[DATA EXCERPTS Boundary: Start]

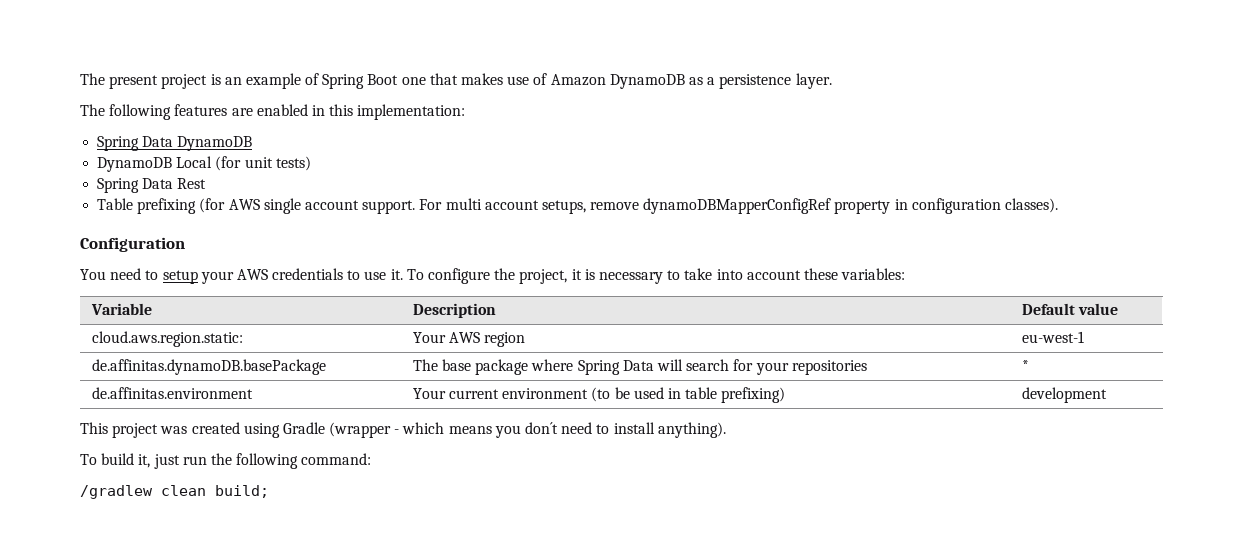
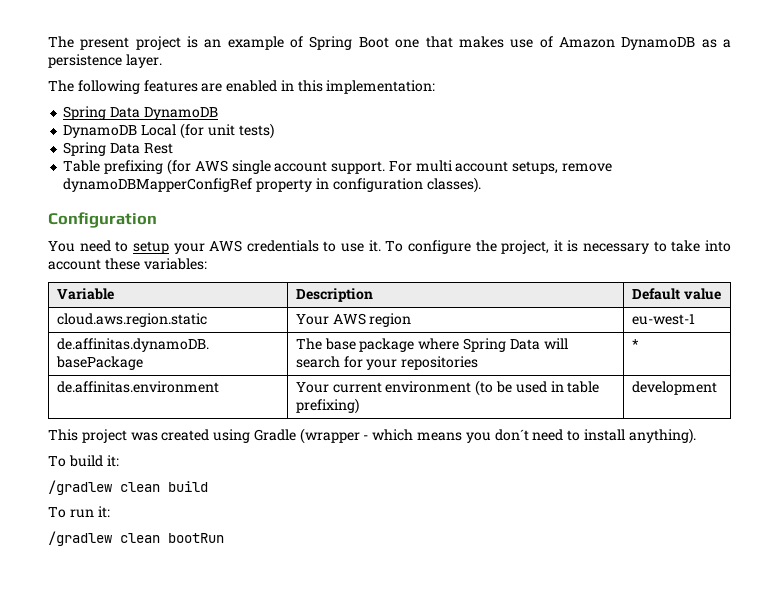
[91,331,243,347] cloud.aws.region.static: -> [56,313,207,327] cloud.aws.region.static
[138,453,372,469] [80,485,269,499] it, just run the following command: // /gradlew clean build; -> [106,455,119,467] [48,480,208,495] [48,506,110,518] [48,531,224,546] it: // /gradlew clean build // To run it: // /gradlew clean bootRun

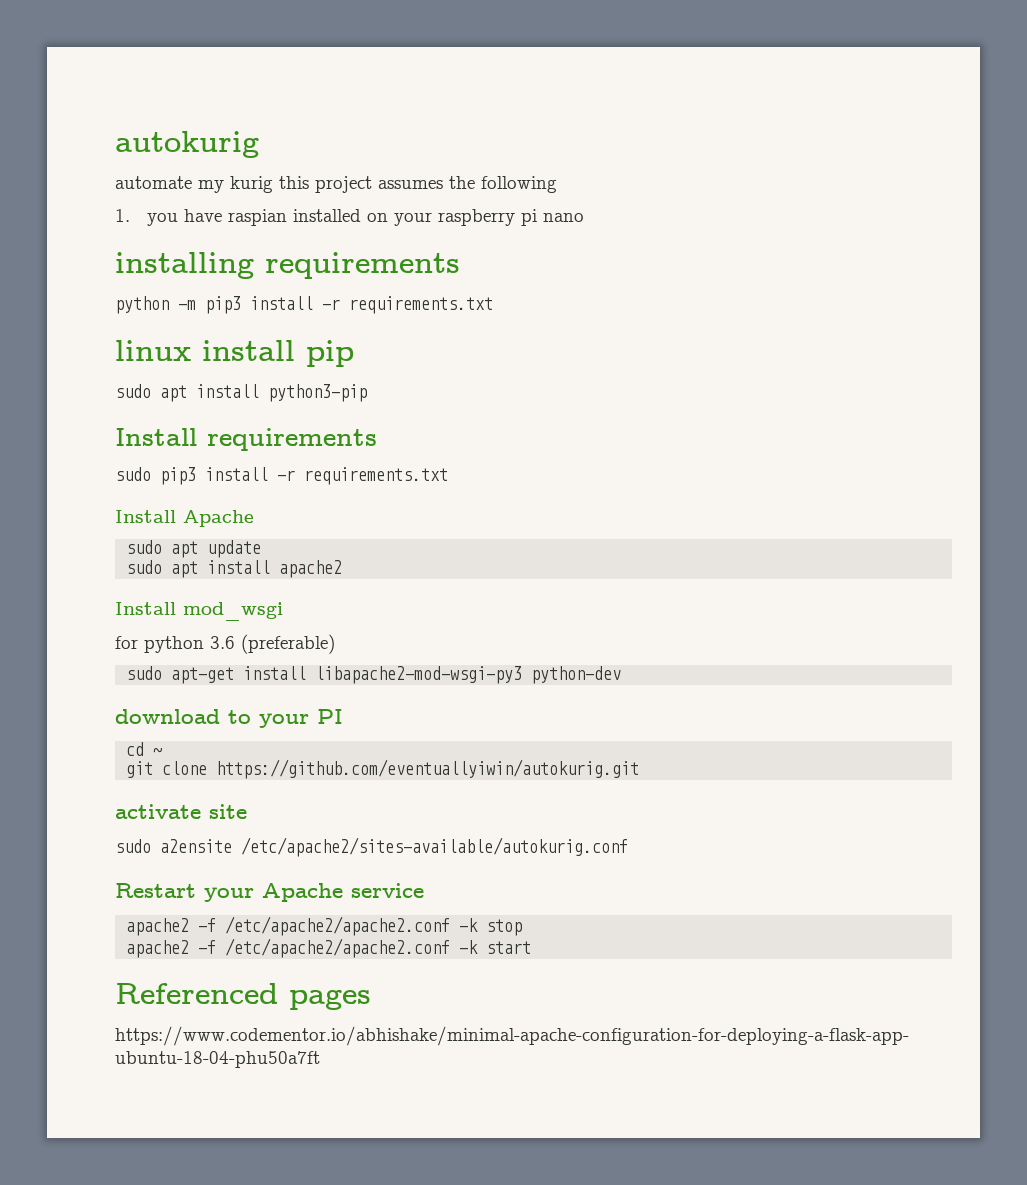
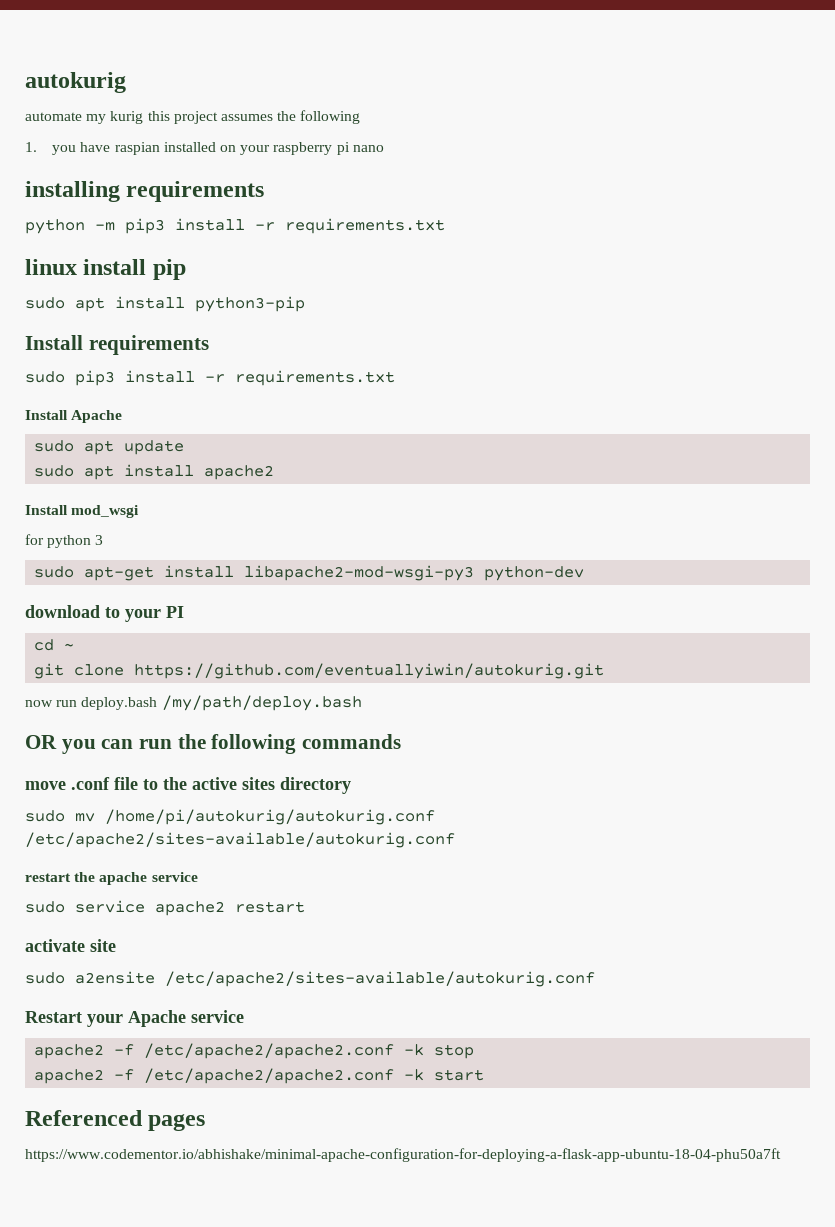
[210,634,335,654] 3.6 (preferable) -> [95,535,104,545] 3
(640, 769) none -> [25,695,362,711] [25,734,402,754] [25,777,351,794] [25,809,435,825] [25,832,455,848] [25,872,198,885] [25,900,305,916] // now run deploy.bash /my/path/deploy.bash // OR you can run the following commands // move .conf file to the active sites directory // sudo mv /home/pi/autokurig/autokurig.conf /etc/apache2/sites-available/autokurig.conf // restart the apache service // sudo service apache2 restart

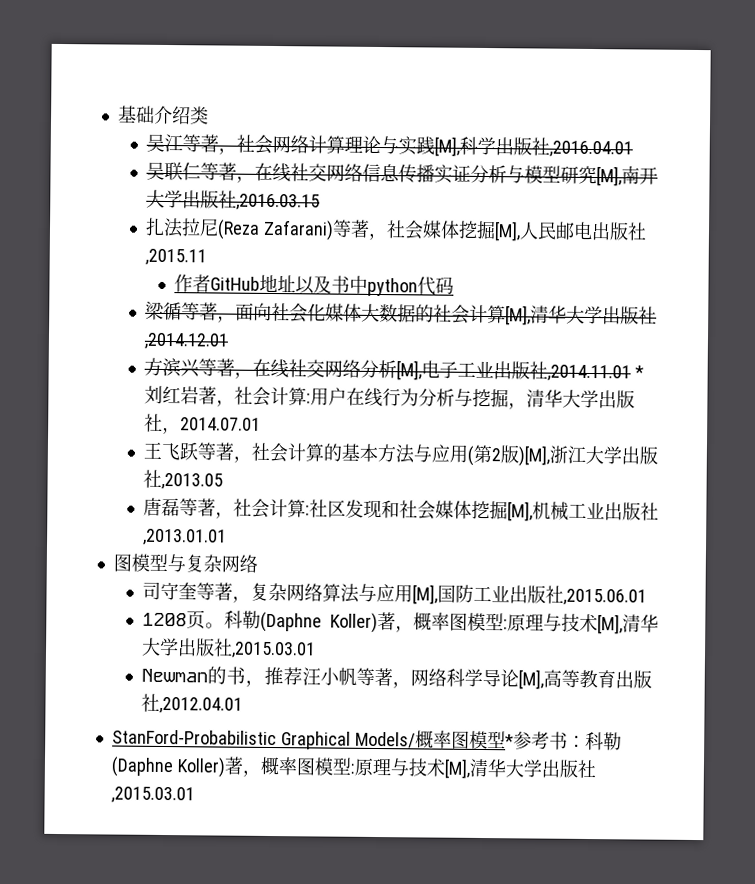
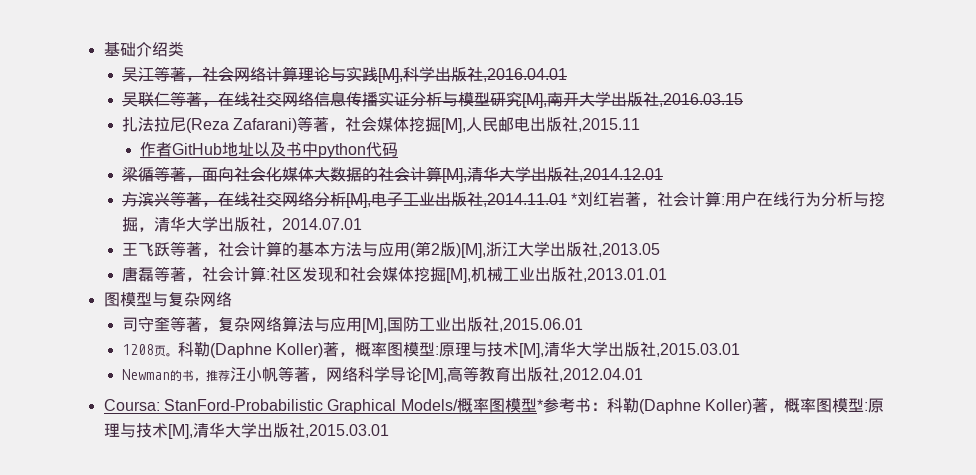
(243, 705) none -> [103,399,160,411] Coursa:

[DATA EXCERPTS Boundary: End]

## EXERCISE GOAL:
Write out word for word the lines above that run from the one with "[138,453,372,469] [80,485,269,499] it, just" to the one with "[210,634,335,654] 3.6 (preferable)". Include both end lines; exclude the images.

## WRITTEN ANSWER:
[138,453,372,469] [80,485,269,499] it, just run the following command: // /gradlew clean build; -> [106,455,119,467] [48,480,208,495] [48,506,110,518] [48,531,224,546] it: // /gradlew clean build // To run it: // /gradlew clean bootRun

[210,634,335,654] 3.6 (preferable) -> [95,535,104,545] 3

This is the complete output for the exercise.